Remember Msgr. Costa, the chancellor of the Springfield, Illinois, diocese who was found after dark, beaten up in a park known as a homosexual hangout? Remember that the police arrested two juvenile males in the attack? He has now resigned as a pastor and chancellor.

Now you’d expect the reason is to recover from his injuries, and the diocese does say that, but it also adds that he’s also going to deal with “what the diocese calls instances of ‘inappropriate’ behavior”? How much do you want to bet that the inappropriate behavior is not public drunkenness or embezzling funds? Let’s be honest: He was probably soliciting homosexual sex and if we can connect the dots, he might have solicited it from the two teen boys who attacked him. (Or they could have just been straight boys on the hunt for homosexuals in a known gay hangout.)

What’s maddening is the euphemisms employed by the diocese. Everyone knows what the problem is. And if they wanted to deny it, they would have just said he was resigning to recover from his wounds. Yet, they didn’t. But by throwing in “inappropriate” behavior, they water down the seriousness of Costa’s actions. Is it a sin or not? Okay, so we don’t want to call it sin because that would imply judging the soul. How about sinful behavior? Objectively immoral behavior? Grave matter? A child interrupting adults who are speaking is inappropriate behavior.

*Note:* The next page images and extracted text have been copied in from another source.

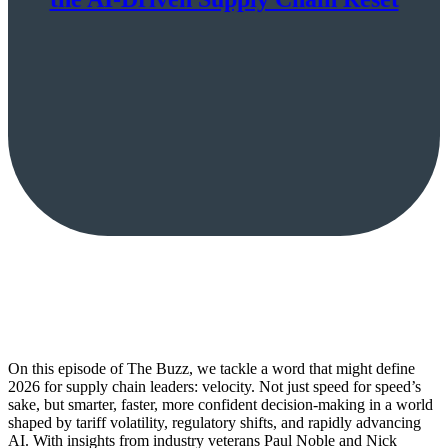
On this episode of The Buzz, we tackle a word that might define
2026 for supply chain leaders: velocity. Not just speed for speed’s
sake, but smarter, faster, more confident decision-making in a world
shaped by tariff volatility, regulatory shifts, and rapidly advancing
AI. With insights from industry veterans Paul Noble and Nick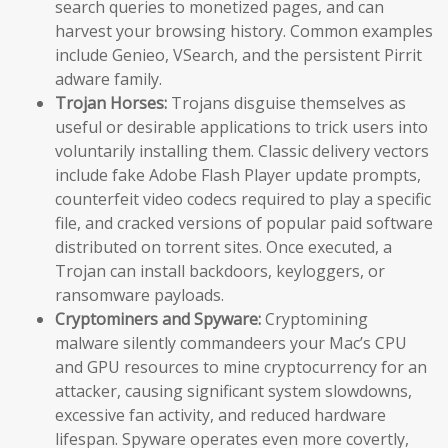
search queries to monetized pages, and can
harvest your browsing history. Common examples
include Genieo, VSearch, and the persistent Pirrit
adware family.
Trojan Horses:
Trojans disguise themselves as
useful or desirable applications to trick users into
voluntarily installing them. Classic delivery vectors
include fake Adobe Flash Player update prompts,
counterfeit video codecs required to play a specific
file, and cracked versions of popular paid software
distributed on torrent sites. Once executed, a
Trojan can install backdoors, keyloggers, or
ransomware payloads.
Cryptominers and Spyware:
Cryptomining
malware silently commandeers your Mac’s CPU
and GPU resources to mine cryptocurrency for an
attacker, causing significant system slowdowns,
excessive fan activity, and reduced hardware
lifespan. Spyware operates even more covertly,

Call a spade a spade and stop watering down the sense of sin and morality.

  • How about saying he was soliciting sex, if that is what he told the diocese? That he is taking a leave to reinvigorate his commitment to his vow of chastity?
    Is soliciting a sin and a scandal? Yes, particularly when it is by a consecrated individual who has taken a vow.

  • The diocese believes that it can get away with minimizing the gravity of the sin, crime, and scandal.  They probably will.

    “Inappropriate” refers to some act that would be “appropriate” if the time, place, and circumstances were different.  It is a “weasel word”.